** Opening Text section block **
As the name suggests, CSP works by concentrating the sun’s rays at a particular point, causing it to heat up. The concept is similar to burning an ant with a magnifying glass but instead of using a lens to focus the light, CSP plants use thousands of giant mirrors – called “heliostats” – to reflect the light onto a receiver. Here, the thermal energy is used to heat a fluid, which can in turn be passed through a heat exchanger where water is boiled to become steam. The steam then drives a turbine which creates electricity by spinning a generator – just like in a traditional fossil fuel power plant.
“Even a few cloudy days would not be enough to stifle the energy supply”
The idea for CSP is nothing new: in fact, the first plant was built way back in the 1960s by a research team based in Italy, with designs becoming more advanced over the years. Now, systems can concentrate the sun’s energy with such efficiency that temperatures over 1000 °C can be reached – hot enough to melt salt, or even rock, and use this as the heat transfer fluid.
This is the key to why CSP has so much potential, because thermal energy (in the form of molten salt or rock) is much easier to store than electrical energy, which requires very inefficient and expensive batteries. With proper containment and insulation, the hot liquid can be stored for up to 10 hours, and as a result the plant can continue to generate electricity throughout the night. The hope is that within just a few years this storage period could be extended up to a week, meaning even a few cloudy days would not be enough to stifle the energy supply. The storage capacity also gives grid providers the ability to ramp up electricity production during periods of higher demand. Power supplies which can do this are known as “dispatchable” and are crucial for maintaining the flexible energy systems we have come to expect as consumers.
“If CSP is such a revolutionary technology, then why aren’t governments investing in it?”
Despite their storage capabilities, CSP plants do still require direct irradiation and therefore an average daily minimum of sunshine to produce electricity. This places a limit on where a feasible location for such a plant might be and means we shouldn’t be expecting to see CSP power stations cropping up in mostly rainy and cloudy areas with short daylight hours. Still, there are plenty of locations that are perfectly suitable for the deployment of CSP. As of September 2021, Spain is leading the way with a capacity of 2.3 GW, closely followed by the USA which has a total capacity of 1.7 GW. Other major players in the global market include China, South Africa, Morocco and the United Arab Emirates, and it is in these countries where most growth is expected before 2030, according to the International Energy Agency (IEA).
While the prospect of increased CSP capacity in these countries is a good thing, any planned developments fall far short of what is required to make a significant dent in the energy sector. In fact, the growth in capacity from CSP predicted by the IEA represents just 3% of what is required to reach a “Net Zero by 2050” scenario. So, what’s going wrong? If CSP is such a revolutionary technology, then why aren’t governments and energy companies investing in it?
The answer, of course, lies primarily with the cost. Due to the large scale and complexity of these projects, upfront capital costs run far above the cost of installing PV solar panels and so investors tend to steer clear of CSP altogether. But this comparison between CSP and PV is outdated and fundamentally flawed. Policymakers shouldn’t be pitting the two technologies against each other just because they both have the word “solar” in the name; CSP is a thermal energy source and as such is more comparable to gas or coal. And while it’s true that both gas and coal power remain cheaper than CSP, these potent carbon emitters certainly have no place in a Net Zero future – whereas CSP does.
As more CSP plants begin to crop up, and the industry develops, costs will inevitably fall. But even then, the global community must first begin to see that, as with all renewables, it’s not an either/or scenario with solar power, and that these technologies work best when deployed together. If this is achieved, then CSP could certainly be a major dispatchable energy source in the years to come. With COP27 now only five months away, it’s time to put CSP at the top of the agenda if we want to see this happen.
** Closing Text section block **
** Opening Records provided block **
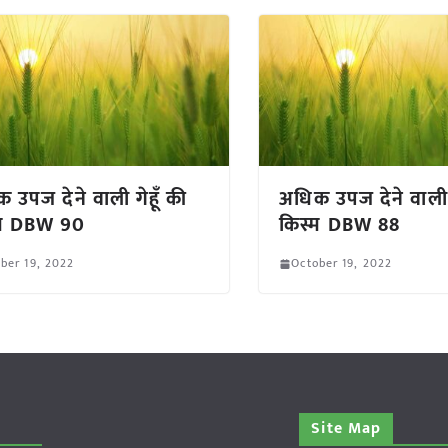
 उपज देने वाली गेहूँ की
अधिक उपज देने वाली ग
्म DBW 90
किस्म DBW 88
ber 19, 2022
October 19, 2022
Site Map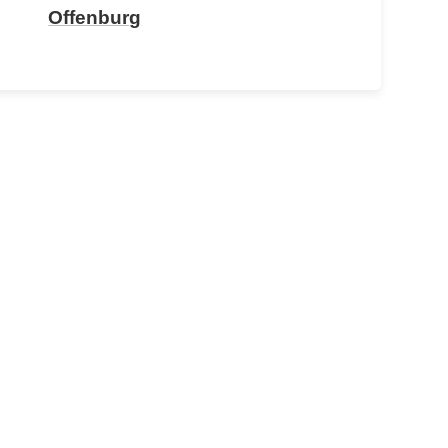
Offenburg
** Closing Records provided block **
** Opening Records provided block **
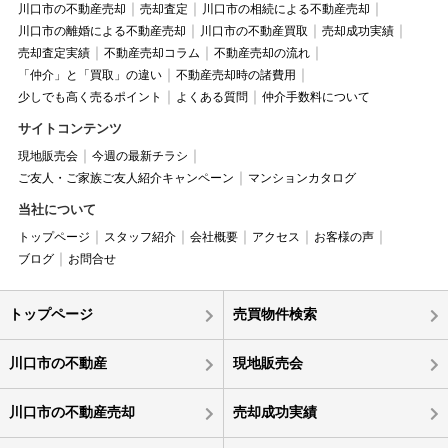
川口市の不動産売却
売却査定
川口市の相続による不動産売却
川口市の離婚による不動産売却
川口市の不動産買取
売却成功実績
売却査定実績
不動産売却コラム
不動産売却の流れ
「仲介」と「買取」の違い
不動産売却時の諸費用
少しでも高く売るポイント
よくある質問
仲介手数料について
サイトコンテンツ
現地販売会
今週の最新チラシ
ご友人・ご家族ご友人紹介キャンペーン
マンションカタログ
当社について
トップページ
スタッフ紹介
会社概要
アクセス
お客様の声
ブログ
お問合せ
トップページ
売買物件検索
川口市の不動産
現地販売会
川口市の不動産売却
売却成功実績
** Closing Records provided block **
__Action item__.
Answer these questions from the text on concentrated solar power:
1. What name is given to the giant mirrors that CSP plants use?
2. For how long can the hot liquid be stored with proper containment and insulation?
3. Which country led in CSP capacity as of September 2021, and what was that capacity?

__Your response__.
1. Heliostats.
2. Up to 10 hours.
3. Spain, with 2.3 GW.